Brazilian Agriculture Minister Tereza Cristina Dias said on Friday that Brazil's farming sector is worried that President Jair Bolsonaro's plan to move the Brazilian Embassy in Israel to Jerusalem could hurt the country's export of halal meat to Muslim countries.
"Of course the agricultural sector that I represent is worried," Dias told Reuters, when asked about possible repercussions for trade with Arab countries if the embassy were to be moved.
"Brazil cannot lose markets, we need to open new markets," she said.
Bolsonaro is expected to arrive in Israel on March 31 for a four-day visit, just one week ahead of the Knesset election on April 9.
In closed talks with Bolsonaro during a historic visit to the South American country in late December, the Brazilian leader reiterated to Prime Minister Benjamin Netanyahu his intention to relocate the Brazilian Embassy to Jerusalem.
During the scheduled visit, Bolsonaro might also officially recognize Jerusalem as Israel's capital.
Bolsonaro and many of his top aides have repeatedly indicated that Brazil would soon relocate its embassy in Israel to Jerusalem. But Bolsonaro has come under pressure from powerful backers in the agricultural sector to abandon the embassy relocation idea.
The Arab League has warned Bolsonaro that moving the embassy to Jerusalem would be a setback for relations with Arab countries.

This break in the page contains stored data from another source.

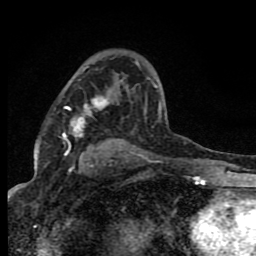
Breast MRI (dynamic contrast-enhanced), one axial slice; slice 50 of 80 in the series (ordered by position); cropped to one breast; dynamic contrast-enhanced series, time point 2 of 8 at this slice position (early post-contrast); 1.5 T; TE 4.2 ms, TR 7 ms; 2 mm slice thickness; 256 × 256 image matrix, field of view 150 × 150 mm. Female patient.
Structures marked on this image (semi-automatically segmented with operator editing):
- enhancing-tissue mask used for the functional tumour volume (all voxels passing the contrast-enhancement thresholds inside the analysis volume; usually the tumour): box from (x=62, y=85) to (x=161, y=156) px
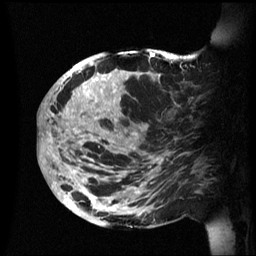
Breast MRI (dynamic contrast-enhanced), one sagittal slice; slice 26 of 60 in the series (ordered by position); dynamic contrast-enhanced series, image 2 of 3 at this slice position (ordered by acquisition); 1.5 T; TE 4.2 ms, TR 8.4 ms; 2.4 mm slice thickness; 256 × 256 image matrix, field of view 230 × 230 mm. Female patient, age 48 years.
Annotated regions visible in this slice (semi-automatically segmented with operator editing):
- analysis volume of interest (the breast-tissue region the enhancement analysis was run in; not a lesion): box from (x=42, y=49) to (x=202, y=228) px
- tumour enhancement mask (voxels above the 70 % enhancement threshold inside the analysis volume of interest): (x=42, y=52)–(x=163, y=225)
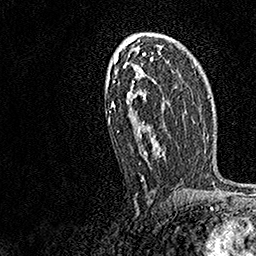
Breast MRI, one axial slice; position 93 of 158 along the scan axis; cropped to one breast; dynamic contrast-enhanced series, time point 2 of 7 at this slice position (early post-contrast); 1.5 T; TE 3.5 ms, TR 7.2 ms; 1 mm slice thickness; 256 × 256 image matrix. Female patient.
Annotated regions visible in this slice (semi-automatically segmented with operator editing):
- enhancing-tissue mask used for the functional tumour volume (all voxels passing the contrast-enhancement thresholds inside the analysis volume; usually the tumour): bounding box (x1, y1, x2, y2) in pixels: (108, 40, 165, 181)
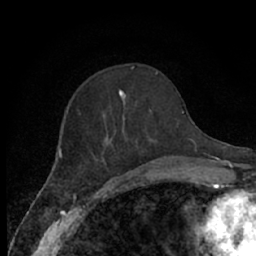
Breast MRI (dynamic contrast-enhanced), one axial slice. Slice 23 of 66 in the series (ordered by position). Cropped to one breast. Dynamic contrast-enhanced series, time point 2 of 7 at this slice position (early post-contrast). 1.5 T. TE 3 ms, TR 6.2 ms. 2.4 mm slice thickness. 256 × 256 image matrix. Female patient.
Annotated regions visible in this slice (semi-automatically segmented with operator editing):
- enhancing-tissue mask used for the functional tumour volume (all voxels passing the contrast-enhancement thresholds inside the analysis volume; usually the tumour): box from (x=78, y=89) to (x=160, y=174) px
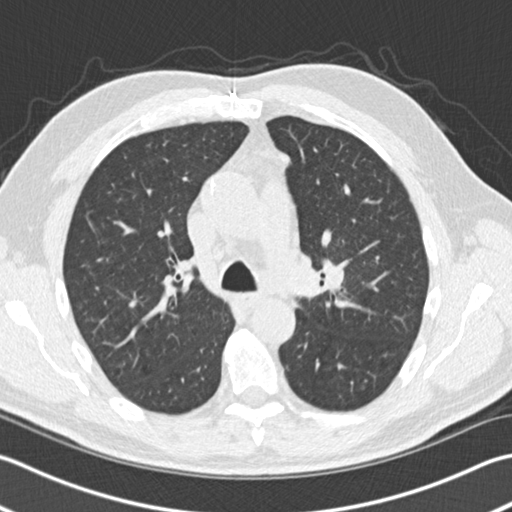
Low-dose screening chest CT, one axial slice; position 101 of 153 along the scan axis; 120 kVp; lung window (W 1500 / L -600 HU); 512 × 512 image matrix, field of view 346 × 346 mm.
Structures marked on this image (outlined manually by an expert reader):
- lesion 1 (tumor, upper lobe of left lung): bounding box [x1, y1, x2, y2] px = [325, 266, 345, 288]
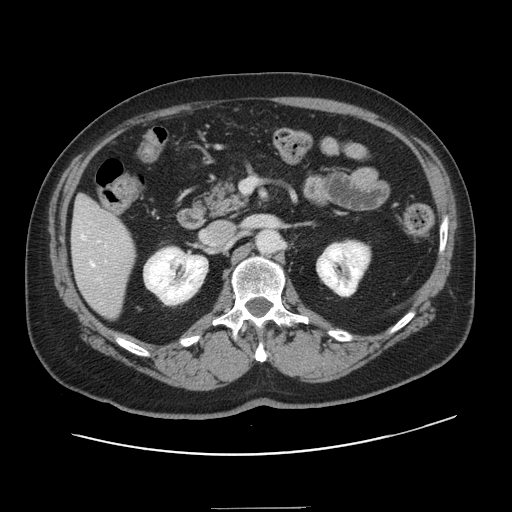
Contrast-enhanced abdominal CT, one axial slice. Slice 63 of 143 in the series (ordered by position). 120 kVp. Intravenous contrast given. Soft-tissue window (W 400 / L 40 HU). 2.5 mm slice thickness. 512 × 512 image matrix, field of view 402 × 402 mm. From the clinical record (not read from this slice): patient: female, age 53 years at operation; diagnosis: colorectal cancer liver metastases, imaged before liver resection; multiple liver metastases: yes; largest metastasis: 2.7 cm.
Outlined on this slice (manually delineated by an expert):
- hepatic veins: bounding box [x1, y1, x2, y2] px = [81, 235, 95, 267]
- liver: [73, 198, 135, 318]
- planned liver remnant (the part of the liver to remain after resection): [77, 197, 93, 209]
- portal vein (with intrahepatic branches): [98, 241, 106, 262]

Such a move by Bolsonaro would be a sharp shift in Brazilian foreign policy, just as it was for the United States when U.S. President Donald Trump relocated the U.S. Embassy to Jerusalem in May.
Brazil has traditionally backed a two-state solution to the Israeli-Palestinian conflict, and the relocation of the embassy to Jerusalem, parts of which the Palestinians envision as the capital of a future state, would be seen as an affront.